What needs to be done: Needed from the data below: every line from the one with "الأوسط؛ ، ويضم" up to and including the one with "العام الماضي، حيث", repeated exactly and with nothing else.

Records for this exercise:
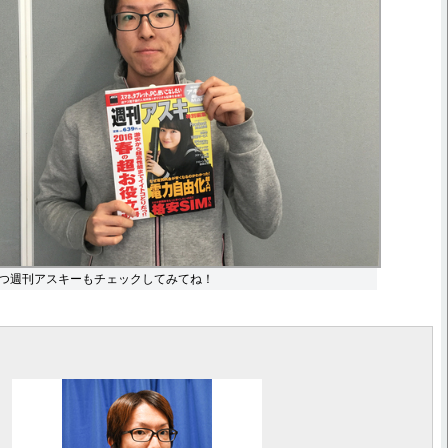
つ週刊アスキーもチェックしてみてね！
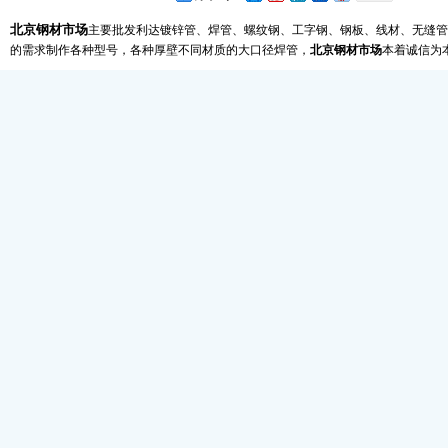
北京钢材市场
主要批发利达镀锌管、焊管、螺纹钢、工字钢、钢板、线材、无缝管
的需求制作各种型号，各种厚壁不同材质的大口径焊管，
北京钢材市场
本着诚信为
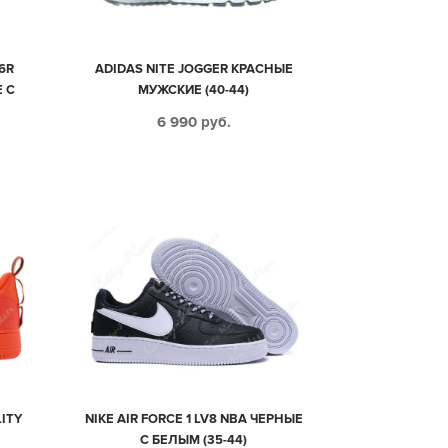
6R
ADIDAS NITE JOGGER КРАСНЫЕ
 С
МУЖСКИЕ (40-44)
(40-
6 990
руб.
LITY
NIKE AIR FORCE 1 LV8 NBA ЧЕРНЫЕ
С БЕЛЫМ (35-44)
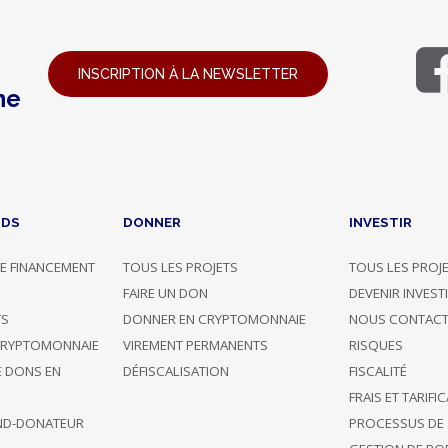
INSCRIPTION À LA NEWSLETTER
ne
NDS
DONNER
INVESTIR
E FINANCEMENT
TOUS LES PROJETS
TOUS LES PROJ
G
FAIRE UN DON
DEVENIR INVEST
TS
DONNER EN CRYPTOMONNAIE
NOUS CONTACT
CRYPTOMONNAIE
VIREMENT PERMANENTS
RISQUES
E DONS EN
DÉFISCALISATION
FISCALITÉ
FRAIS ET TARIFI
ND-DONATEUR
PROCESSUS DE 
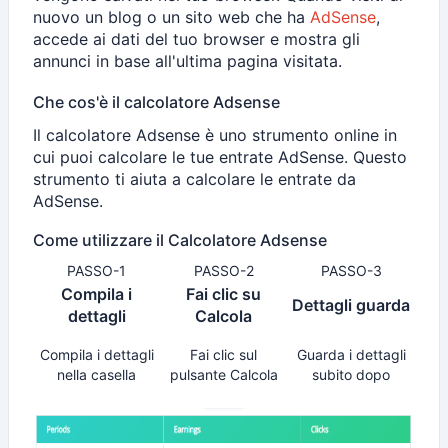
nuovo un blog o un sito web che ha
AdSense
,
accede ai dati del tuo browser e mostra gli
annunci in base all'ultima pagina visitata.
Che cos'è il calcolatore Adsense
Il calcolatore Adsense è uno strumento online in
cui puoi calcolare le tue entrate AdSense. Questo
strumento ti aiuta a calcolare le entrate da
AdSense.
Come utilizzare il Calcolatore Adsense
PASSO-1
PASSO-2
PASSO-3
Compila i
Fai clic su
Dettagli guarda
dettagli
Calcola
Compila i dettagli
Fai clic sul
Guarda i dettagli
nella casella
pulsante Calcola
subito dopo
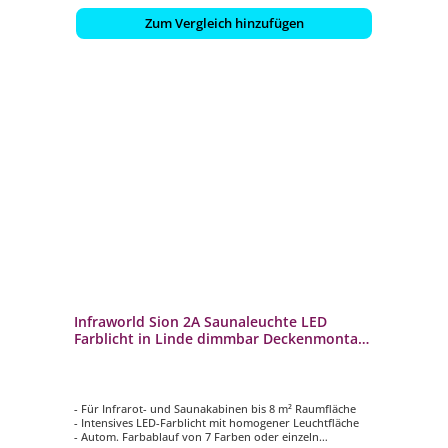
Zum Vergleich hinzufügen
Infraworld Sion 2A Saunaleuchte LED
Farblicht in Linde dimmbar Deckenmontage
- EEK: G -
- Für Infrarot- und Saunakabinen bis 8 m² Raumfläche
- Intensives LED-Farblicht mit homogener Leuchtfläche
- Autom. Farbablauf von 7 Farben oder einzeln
---
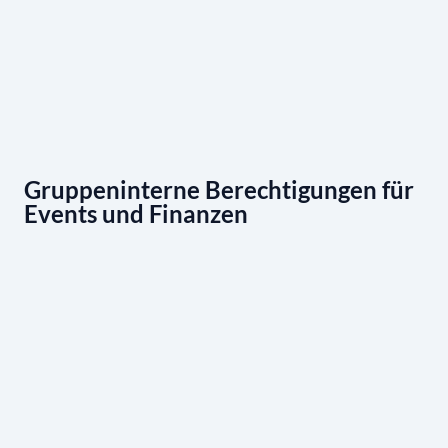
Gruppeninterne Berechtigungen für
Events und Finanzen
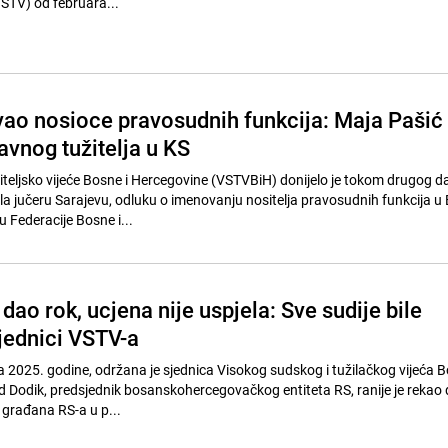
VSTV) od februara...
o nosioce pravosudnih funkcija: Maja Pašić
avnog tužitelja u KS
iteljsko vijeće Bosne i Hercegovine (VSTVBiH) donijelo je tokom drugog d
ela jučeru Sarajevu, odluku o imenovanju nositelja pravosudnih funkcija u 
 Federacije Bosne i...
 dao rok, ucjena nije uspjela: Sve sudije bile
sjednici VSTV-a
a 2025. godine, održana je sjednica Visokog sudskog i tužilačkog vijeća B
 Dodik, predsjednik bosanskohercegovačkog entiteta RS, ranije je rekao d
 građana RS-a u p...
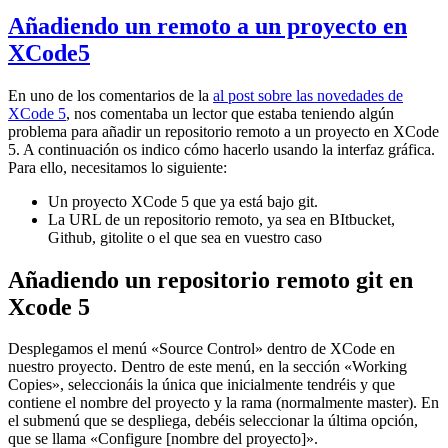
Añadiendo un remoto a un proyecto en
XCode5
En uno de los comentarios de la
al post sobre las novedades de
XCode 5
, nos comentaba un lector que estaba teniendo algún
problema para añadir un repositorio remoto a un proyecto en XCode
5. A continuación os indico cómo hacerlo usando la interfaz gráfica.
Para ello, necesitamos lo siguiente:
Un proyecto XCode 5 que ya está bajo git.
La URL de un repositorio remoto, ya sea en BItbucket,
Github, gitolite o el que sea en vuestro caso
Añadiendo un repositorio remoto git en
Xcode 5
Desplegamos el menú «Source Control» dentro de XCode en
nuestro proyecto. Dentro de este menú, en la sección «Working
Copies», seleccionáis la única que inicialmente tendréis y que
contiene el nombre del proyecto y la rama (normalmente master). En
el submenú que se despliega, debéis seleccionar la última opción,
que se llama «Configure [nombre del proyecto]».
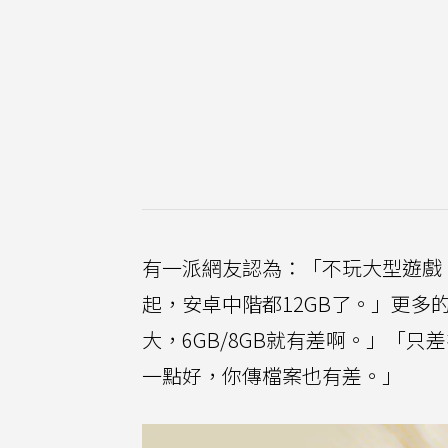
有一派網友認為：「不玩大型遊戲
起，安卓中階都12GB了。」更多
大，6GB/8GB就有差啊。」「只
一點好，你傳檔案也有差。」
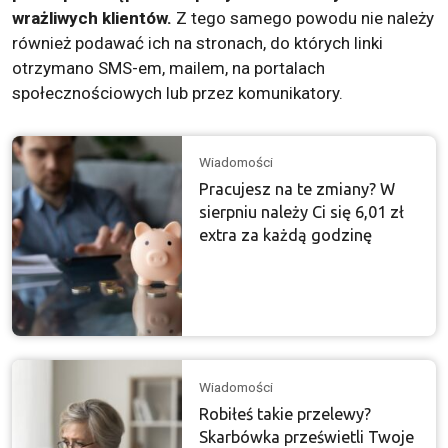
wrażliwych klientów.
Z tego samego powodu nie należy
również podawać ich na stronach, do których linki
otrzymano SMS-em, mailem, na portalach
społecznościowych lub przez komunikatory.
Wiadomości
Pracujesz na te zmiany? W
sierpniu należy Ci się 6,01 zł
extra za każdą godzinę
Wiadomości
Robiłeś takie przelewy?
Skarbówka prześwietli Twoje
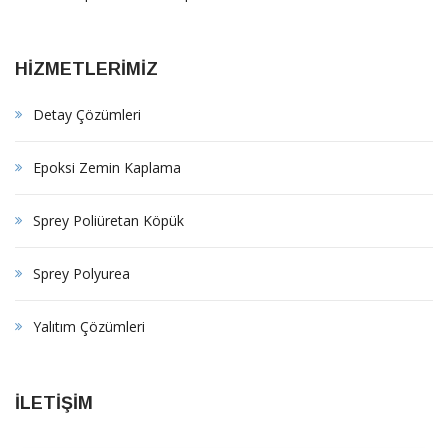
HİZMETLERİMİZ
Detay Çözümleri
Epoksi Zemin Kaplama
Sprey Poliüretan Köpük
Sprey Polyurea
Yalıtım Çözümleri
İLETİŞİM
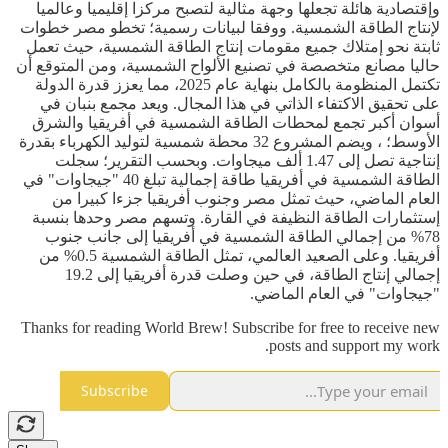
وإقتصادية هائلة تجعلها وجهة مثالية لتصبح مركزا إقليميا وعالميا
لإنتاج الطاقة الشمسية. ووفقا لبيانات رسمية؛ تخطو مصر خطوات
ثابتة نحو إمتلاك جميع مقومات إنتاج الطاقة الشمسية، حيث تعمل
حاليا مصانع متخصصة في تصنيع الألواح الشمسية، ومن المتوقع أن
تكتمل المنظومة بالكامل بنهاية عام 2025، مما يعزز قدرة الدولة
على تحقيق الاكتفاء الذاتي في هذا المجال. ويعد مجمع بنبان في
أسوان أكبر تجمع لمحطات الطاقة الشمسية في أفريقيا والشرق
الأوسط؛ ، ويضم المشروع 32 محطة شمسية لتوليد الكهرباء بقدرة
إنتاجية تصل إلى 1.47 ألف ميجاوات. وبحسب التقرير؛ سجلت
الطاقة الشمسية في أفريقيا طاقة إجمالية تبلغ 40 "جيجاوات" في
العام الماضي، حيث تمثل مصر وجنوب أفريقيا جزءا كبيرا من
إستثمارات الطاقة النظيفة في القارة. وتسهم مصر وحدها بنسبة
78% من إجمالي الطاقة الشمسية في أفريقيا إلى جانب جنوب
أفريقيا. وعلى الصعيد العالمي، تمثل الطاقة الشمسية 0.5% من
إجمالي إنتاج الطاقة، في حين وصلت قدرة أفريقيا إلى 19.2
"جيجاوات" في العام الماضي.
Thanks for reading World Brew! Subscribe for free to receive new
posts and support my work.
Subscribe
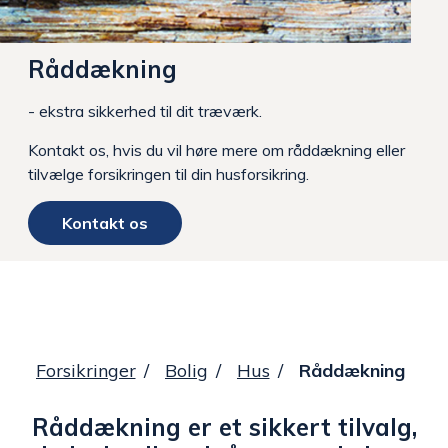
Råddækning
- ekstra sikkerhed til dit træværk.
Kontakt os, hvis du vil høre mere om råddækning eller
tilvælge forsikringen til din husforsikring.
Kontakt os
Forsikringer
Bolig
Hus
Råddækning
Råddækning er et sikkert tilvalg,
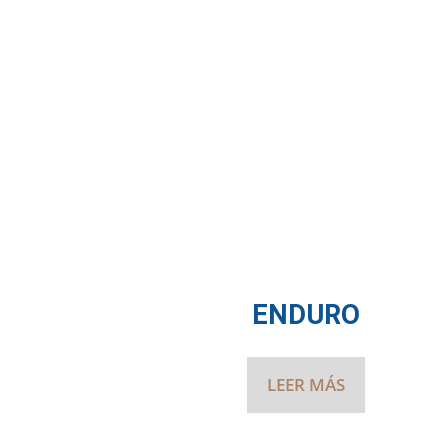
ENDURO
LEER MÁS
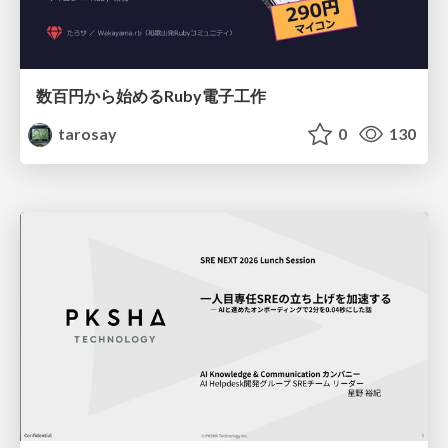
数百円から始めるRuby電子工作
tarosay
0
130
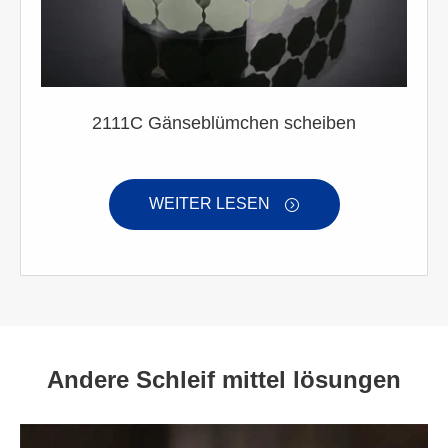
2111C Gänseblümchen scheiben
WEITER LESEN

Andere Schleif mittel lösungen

Response for this exercise:
الأوسط؛ ، ويضم المشروع 32 محطة شمسية لتوليد الكهرباء بقدرة
إنتاجية تصل إلى 1.47 ألف ميجاوات. وبحسب التقرير؛ سجلت
الطاقة الشمسية في أفريقيا طاقة إجمالية تبلغ 40 "جيجاوات" في
العام الماضي، حيث تمثل مصر وجنوب أفريقيا جزءا كبيرا من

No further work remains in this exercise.